Rewrite the lines below, swapping every "chart" for "graph" and leaving everything else as it is. Leave the pictures out of your answer.

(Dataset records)
»»
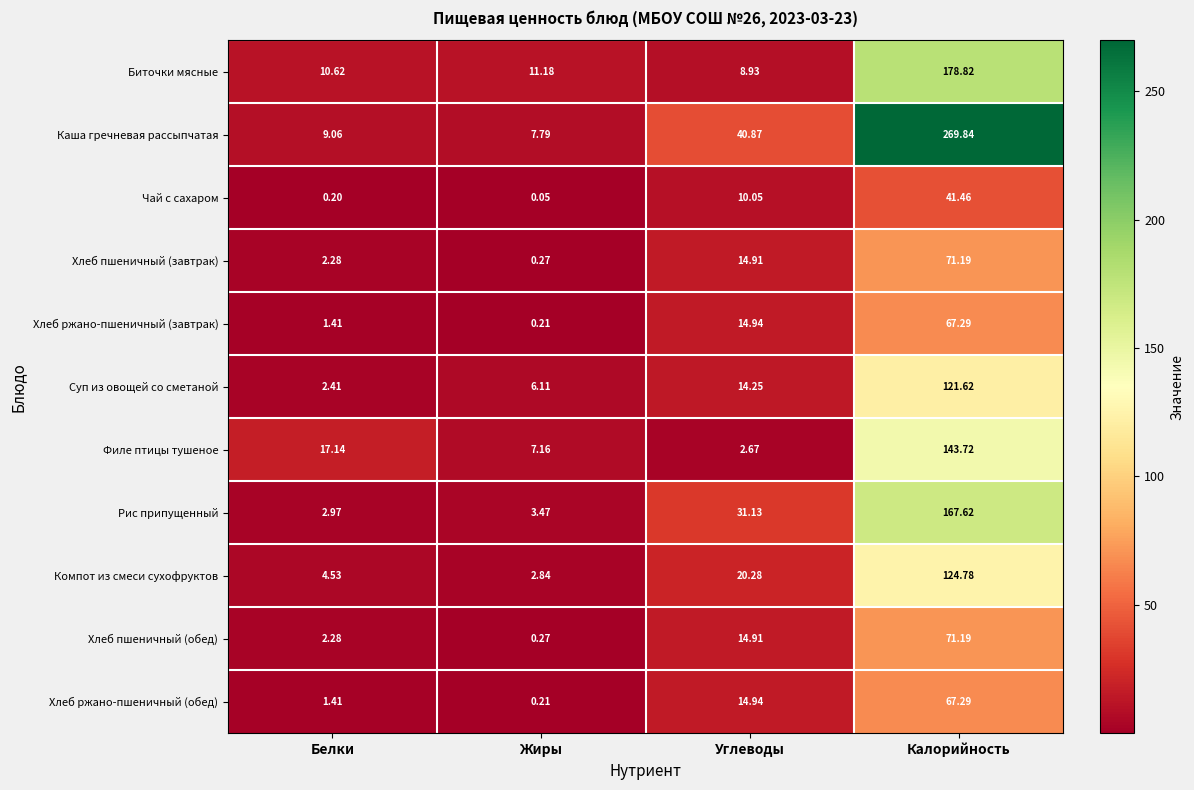

How many series are shown in this chart?

11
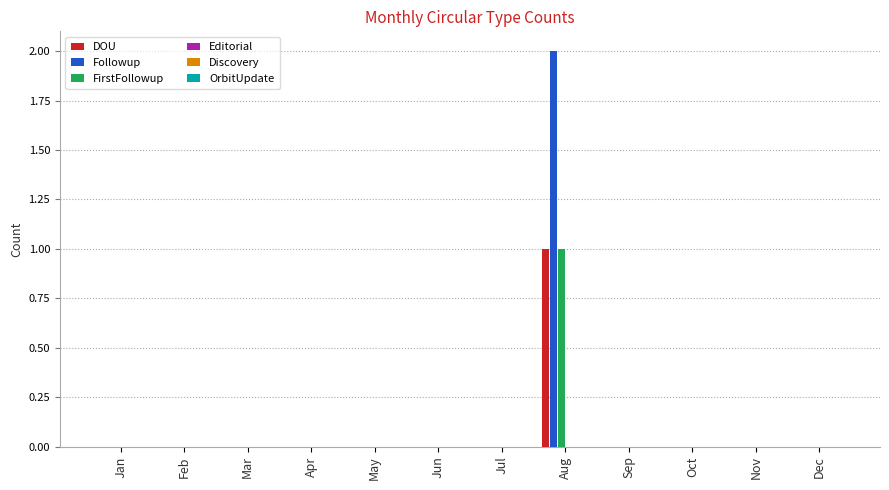

Which label corresponds to the largest value in the chart?

Aug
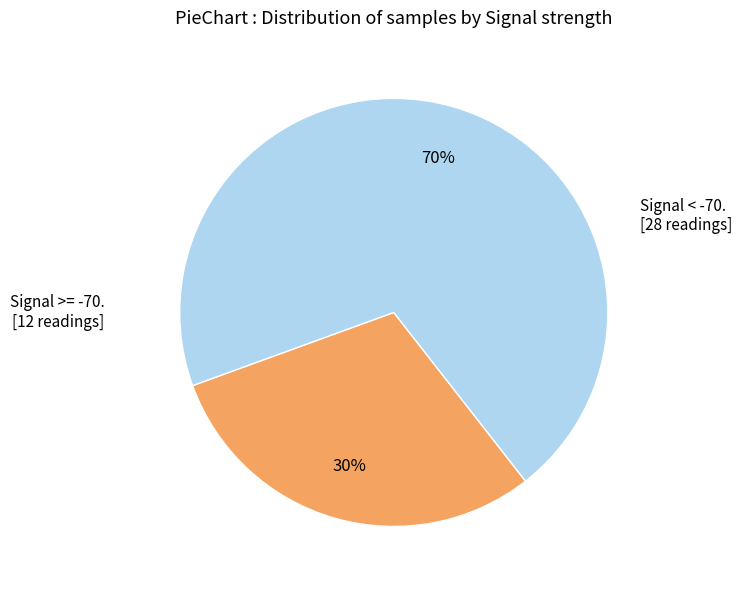

To the nearest percent, what is the difference between the largest and smallest slice percentages?

40%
««
• **Completed exercise**:
How many series are shown in this graph?

11

Which label corresponds to the largest value in the graph?

Aug

To the nearest percent, what is the difference between the largest and smallest slice percentages?

40%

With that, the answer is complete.